Your answer should consist of every line in the records that holds "address".

RAW DATA

————————

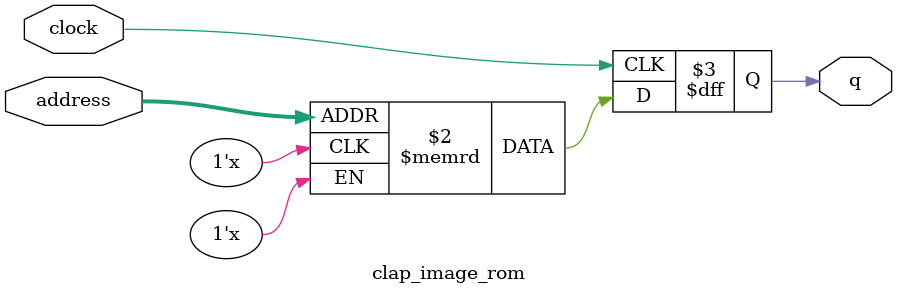
<source format=sv>
module clap_image_rom (
	input logic clock,
	input logic [10:0] address,
	output logic [0:0] q
);

logic [0:0] memory [0:1224] /* synthesis ram_init_file = "./clap_image/clap_image.mif" */;

always_ff @ (posedge clock) begin
	q <= memory[address];
end

endmodule

</source>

————————

OUTPUT FOR THIS TASK
	input logic [10:0] address,
	q <= memory[address];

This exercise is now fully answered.